Text data extracted from the pages:
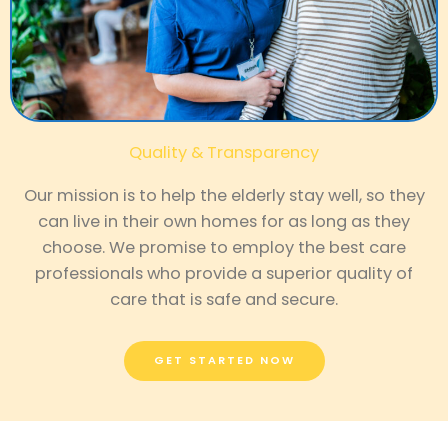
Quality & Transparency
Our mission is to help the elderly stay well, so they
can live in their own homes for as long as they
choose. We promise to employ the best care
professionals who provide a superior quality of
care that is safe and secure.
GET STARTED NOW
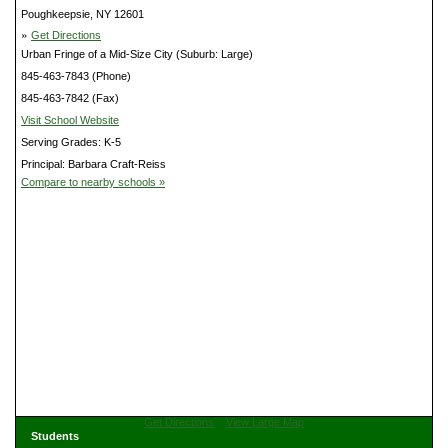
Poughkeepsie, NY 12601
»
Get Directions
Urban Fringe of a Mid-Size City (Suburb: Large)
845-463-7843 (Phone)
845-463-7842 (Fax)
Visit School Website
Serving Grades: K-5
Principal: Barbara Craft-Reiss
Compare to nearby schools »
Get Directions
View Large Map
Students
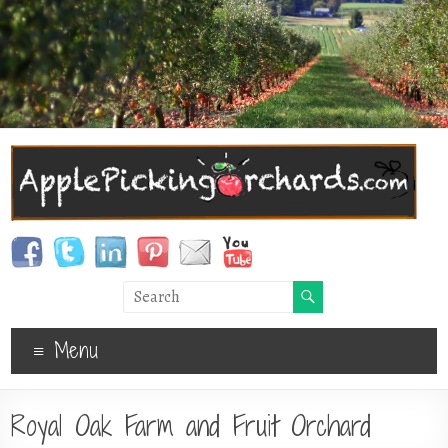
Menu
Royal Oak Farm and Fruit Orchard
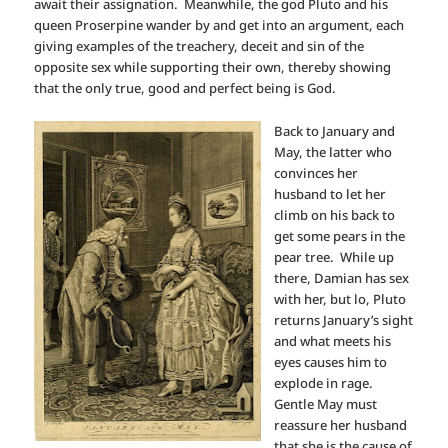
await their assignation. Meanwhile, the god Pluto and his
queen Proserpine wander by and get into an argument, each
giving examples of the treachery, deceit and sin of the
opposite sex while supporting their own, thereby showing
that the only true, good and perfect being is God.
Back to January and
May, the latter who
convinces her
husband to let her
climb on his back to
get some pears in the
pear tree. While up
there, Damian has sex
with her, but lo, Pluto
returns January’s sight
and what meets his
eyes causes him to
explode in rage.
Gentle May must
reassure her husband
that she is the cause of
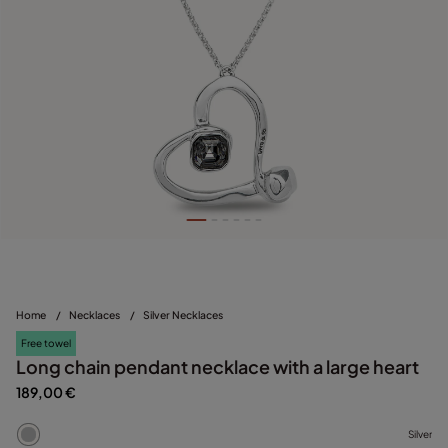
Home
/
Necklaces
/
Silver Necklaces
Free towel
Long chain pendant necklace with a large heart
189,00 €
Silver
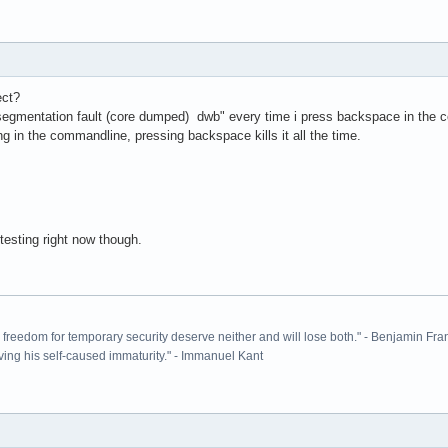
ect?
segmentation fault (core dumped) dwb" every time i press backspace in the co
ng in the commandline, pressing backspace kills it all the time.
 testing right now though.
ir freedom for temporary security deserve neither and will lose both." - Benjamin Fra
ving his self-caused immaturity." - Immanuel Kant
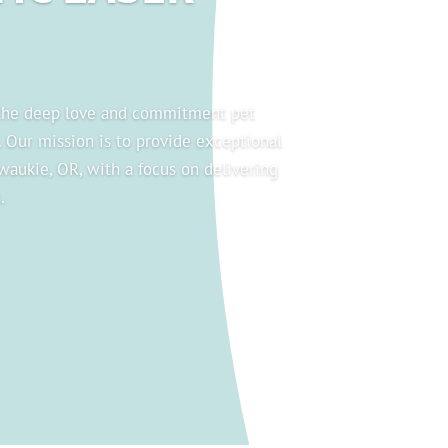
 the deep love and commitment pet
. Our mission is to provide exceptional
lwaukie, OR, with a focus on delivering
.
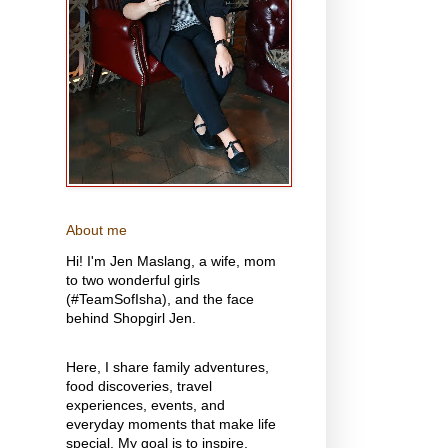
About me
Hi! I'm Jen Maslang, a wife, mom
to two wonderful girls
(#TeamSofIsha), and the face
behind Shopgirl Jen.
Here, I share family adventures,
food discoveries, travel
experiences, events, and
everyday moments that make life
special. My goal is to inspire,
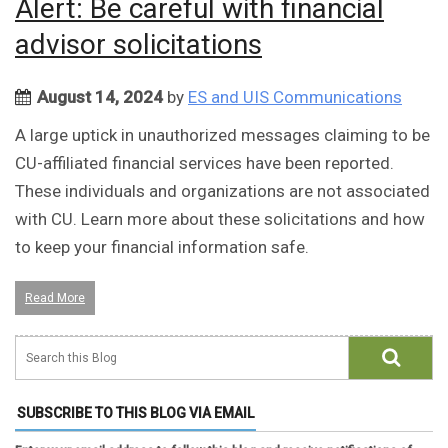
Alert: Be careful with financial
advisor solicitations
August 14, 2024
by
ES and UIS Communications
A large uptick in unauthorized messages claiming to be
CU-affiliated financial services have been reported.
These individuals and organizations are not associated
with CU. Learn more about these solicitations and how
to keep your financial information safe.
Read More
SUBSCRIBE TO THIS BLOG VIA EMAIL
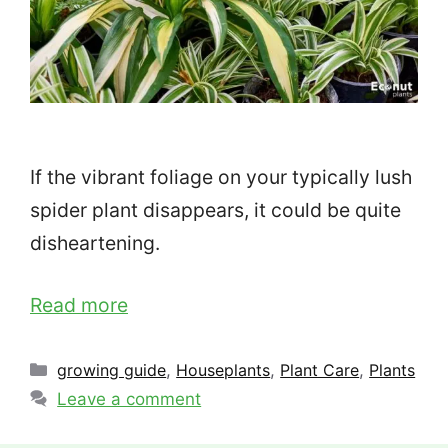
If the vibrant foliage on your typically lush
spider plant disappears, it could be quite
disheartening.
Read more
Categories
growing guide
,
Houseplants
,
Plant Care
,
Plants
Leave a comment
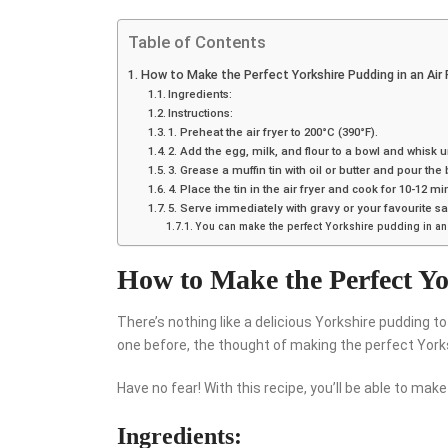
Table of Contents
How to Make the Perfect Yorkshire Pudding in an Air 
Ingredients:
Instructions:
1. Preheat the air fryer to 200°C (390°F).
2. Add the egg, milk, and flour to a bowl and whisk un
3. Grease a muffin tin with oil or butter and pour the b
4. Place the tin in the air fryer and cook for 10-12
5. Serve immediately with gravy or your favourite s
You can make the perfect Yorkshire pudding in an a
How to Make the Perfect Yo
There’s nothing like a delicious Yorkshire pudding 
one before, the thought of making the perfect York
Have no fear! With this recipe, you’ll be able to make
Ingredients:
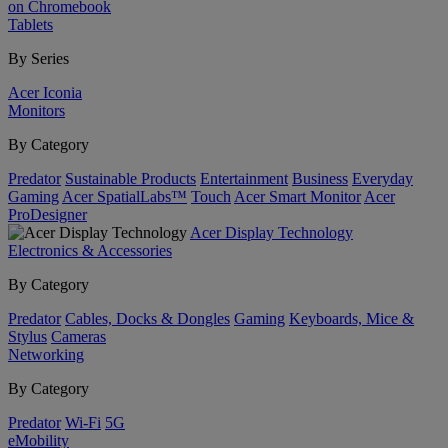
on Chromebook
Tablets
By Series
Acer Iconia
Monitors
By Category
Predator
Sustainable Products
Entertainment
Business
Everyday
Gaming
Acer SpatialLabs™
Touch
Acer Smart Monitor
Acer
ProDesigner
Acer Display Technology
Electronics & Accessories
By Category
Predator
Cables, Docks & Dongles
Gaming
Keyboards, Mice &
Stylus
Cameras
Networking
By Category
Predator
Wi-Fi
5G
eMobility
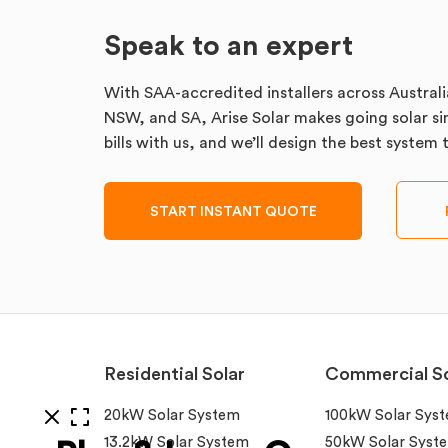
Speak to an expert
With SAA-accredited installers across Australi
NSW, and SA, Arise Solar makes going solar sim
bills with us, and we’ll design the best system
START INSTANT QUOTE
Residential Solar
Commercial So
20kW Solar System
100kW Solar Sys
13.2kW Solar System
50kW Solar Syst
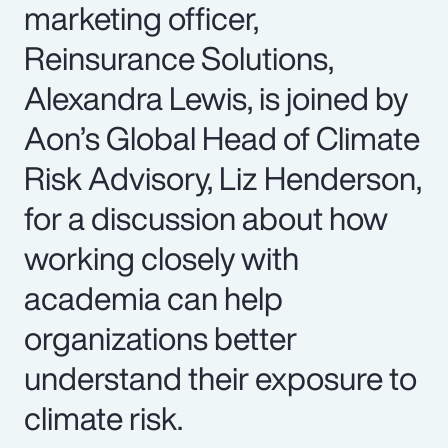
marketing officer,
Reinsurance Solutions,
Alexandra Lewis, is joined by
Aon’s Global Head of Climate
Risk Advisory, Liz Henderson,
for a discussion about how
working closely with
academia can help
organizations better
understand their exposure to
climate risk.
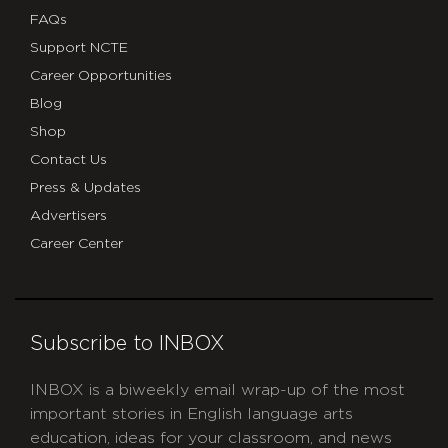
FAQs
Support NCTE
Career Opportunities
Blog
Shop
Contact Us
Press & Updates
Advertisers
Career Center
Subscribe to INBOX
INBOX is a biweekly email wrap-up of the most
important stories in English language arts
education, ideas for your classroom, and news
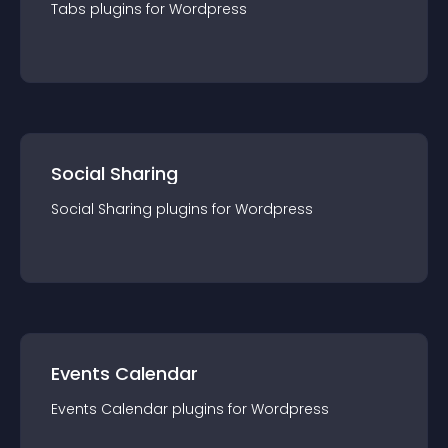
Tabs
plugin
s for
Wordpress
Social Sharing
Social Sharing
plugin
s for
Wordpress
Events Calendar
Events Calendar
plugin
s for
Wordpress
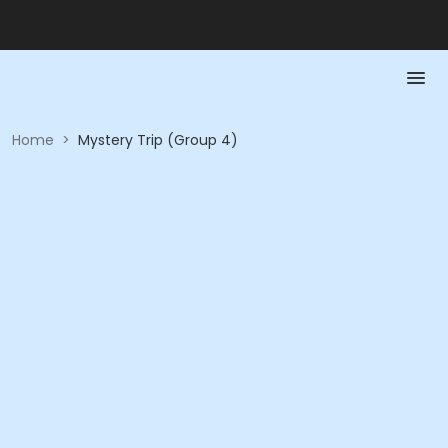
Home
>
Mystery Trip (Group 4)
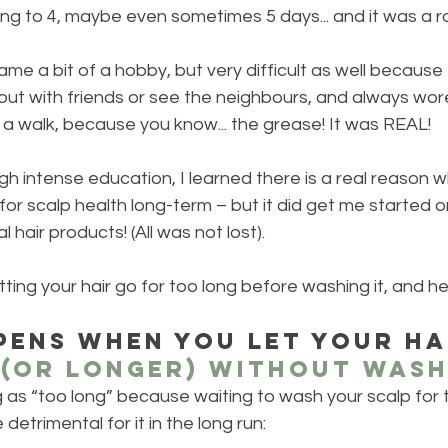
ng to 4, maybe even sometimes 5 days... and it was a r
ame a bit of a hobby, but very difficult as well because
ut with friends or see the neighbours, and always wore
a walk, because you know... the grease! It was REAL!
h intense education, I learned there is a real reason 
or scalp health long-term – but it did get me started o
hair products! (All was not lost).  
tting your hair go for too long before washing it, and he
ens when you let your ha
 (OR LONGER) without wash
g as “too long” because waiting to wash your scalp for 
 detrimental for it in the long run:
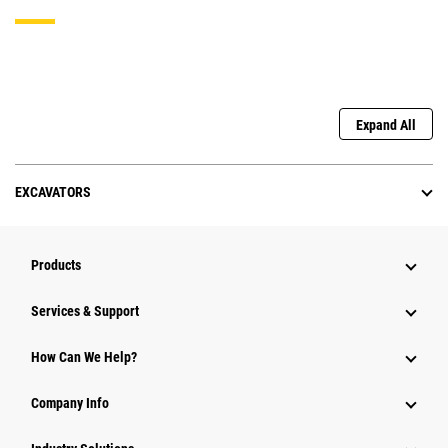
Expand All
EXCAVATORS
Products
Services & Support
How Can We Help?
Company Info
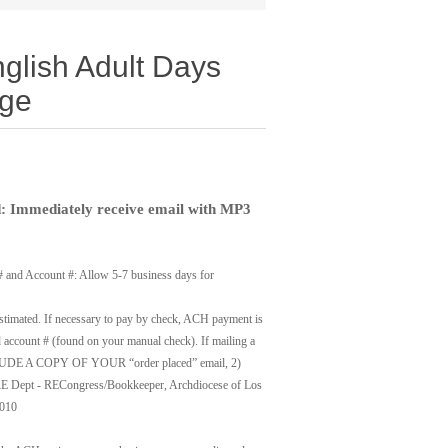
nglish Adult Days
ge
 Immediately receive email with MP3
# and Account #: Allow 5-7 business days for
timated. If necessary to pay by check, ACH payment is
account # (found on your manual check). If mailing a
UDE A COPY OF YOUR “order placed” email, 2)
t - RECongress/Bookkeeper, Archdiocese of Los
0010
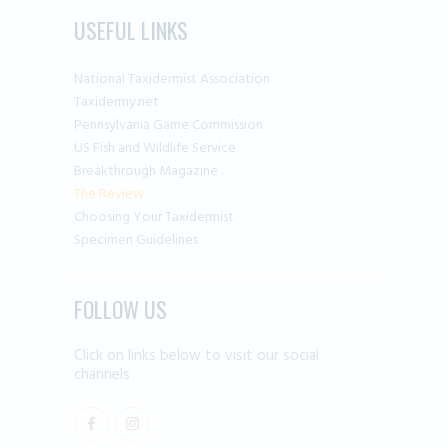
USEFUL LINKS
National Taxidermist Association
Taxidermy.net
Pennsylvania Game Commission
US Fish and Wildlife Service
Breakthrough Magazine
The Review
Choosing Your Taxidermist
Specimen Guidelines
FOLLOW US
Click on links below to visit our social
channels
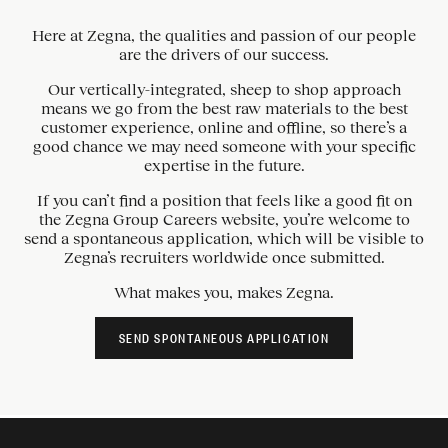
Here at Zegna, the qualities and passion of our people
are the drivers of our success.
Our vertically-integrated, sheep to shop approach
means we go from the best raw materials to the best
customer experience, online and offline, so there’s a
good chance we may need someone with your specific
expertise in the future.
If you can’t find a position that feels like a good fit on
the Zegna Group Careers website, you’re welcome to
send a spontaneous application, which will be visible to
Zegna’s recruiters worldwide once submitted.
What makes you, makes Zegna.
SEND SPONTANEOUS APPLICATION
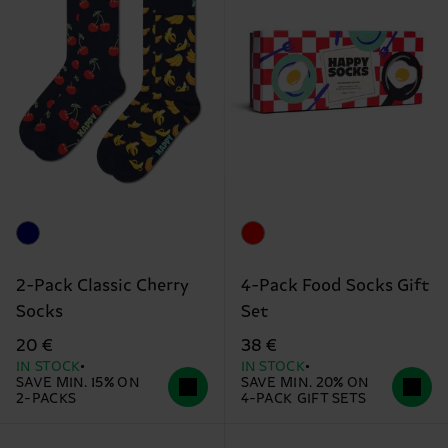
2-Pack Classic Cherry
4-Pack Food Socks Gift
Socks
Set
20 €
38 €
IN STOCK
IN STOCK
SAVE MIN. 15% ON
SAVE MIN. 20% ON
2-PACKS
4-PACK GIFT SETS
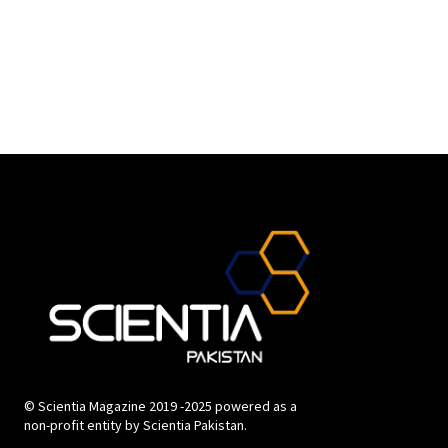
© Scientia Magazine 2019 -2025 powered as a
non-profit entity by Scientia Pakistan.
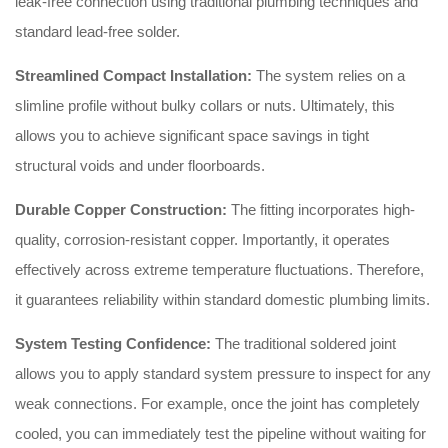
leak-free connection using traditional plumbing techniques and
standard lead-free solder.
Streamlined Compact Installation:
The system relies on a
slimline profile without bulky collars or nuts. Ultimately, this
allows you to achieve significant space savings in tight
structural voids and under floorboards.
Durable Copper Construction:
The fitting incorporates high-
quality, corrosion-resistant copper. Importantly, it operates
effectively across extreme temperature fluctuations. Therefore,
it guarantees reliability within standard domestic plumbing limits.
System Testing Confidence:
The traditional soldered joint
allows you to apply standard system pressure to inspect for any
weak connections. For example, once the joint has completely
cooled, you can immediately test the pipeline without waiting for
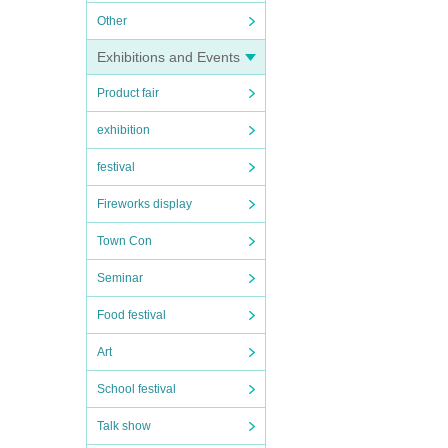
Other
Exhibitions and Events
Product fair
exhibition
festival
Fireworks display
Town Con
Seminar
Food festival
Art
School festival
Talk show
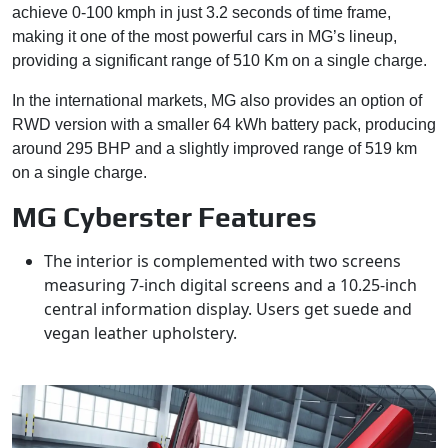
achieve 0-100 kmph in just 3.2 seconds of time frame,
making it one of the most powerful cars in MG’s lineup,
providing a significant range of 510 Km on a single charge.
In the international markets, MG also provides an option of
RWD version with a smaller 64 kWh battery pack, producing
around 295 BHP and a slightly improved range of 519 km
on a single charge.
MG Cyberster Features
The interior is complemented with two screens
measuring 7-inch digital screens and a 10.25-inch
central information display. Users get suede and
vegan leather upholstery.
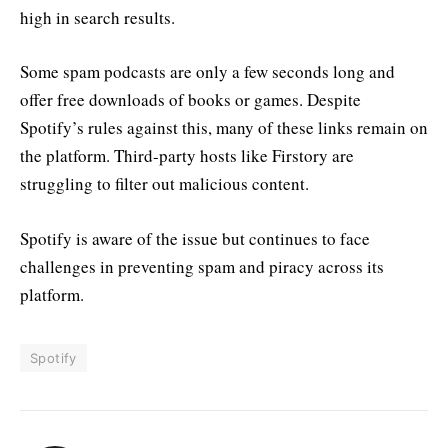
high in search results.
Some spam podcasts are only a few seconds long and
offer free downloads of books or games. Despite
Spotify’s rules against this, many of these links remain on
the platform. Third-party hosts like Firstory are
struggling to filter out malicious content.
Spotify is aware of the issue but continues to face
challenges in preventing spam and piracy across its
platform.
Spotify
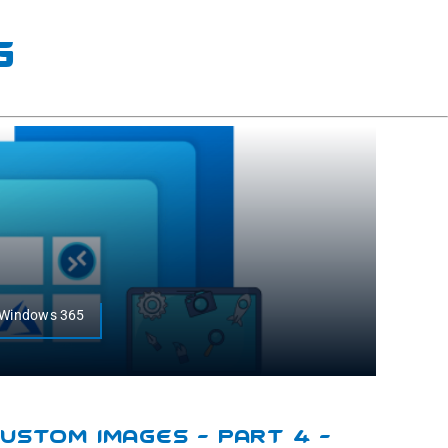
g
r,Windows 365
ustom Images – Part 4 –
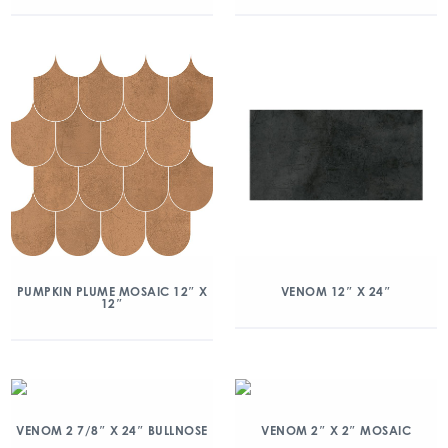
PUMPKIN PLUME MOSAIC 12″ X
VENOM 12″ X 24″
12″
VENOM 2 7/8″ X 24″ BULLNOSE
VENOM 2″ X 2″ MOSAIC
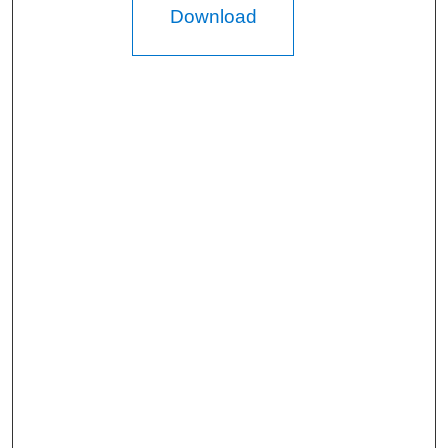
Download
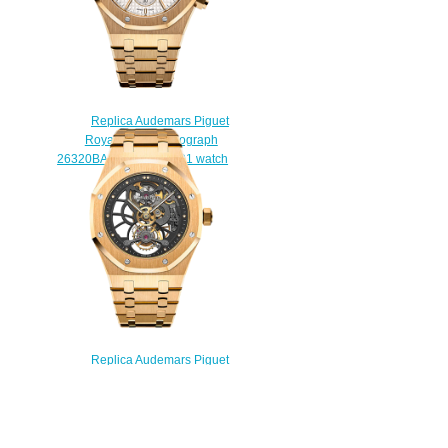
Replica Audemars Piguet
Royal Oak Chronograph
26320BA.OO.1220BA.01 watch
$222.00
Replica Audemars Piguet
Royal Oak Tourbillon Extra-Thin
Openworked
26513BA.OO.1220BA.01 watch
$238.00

● **What you are asked to do**
From the listing above, pull out the lines from the one containing "If the vibrant foliage on your typically lush" through the one containing "Leave a comment", inclusive, reproducing each line verbatim.

● **Task response**
If the vibrant foliage on your typically lush
spider plant disappears, it could be quite
disheartening.
Read more
Categories
growing guide
,
Houseplants
,
Plant Care
,
Plants
Leave a comment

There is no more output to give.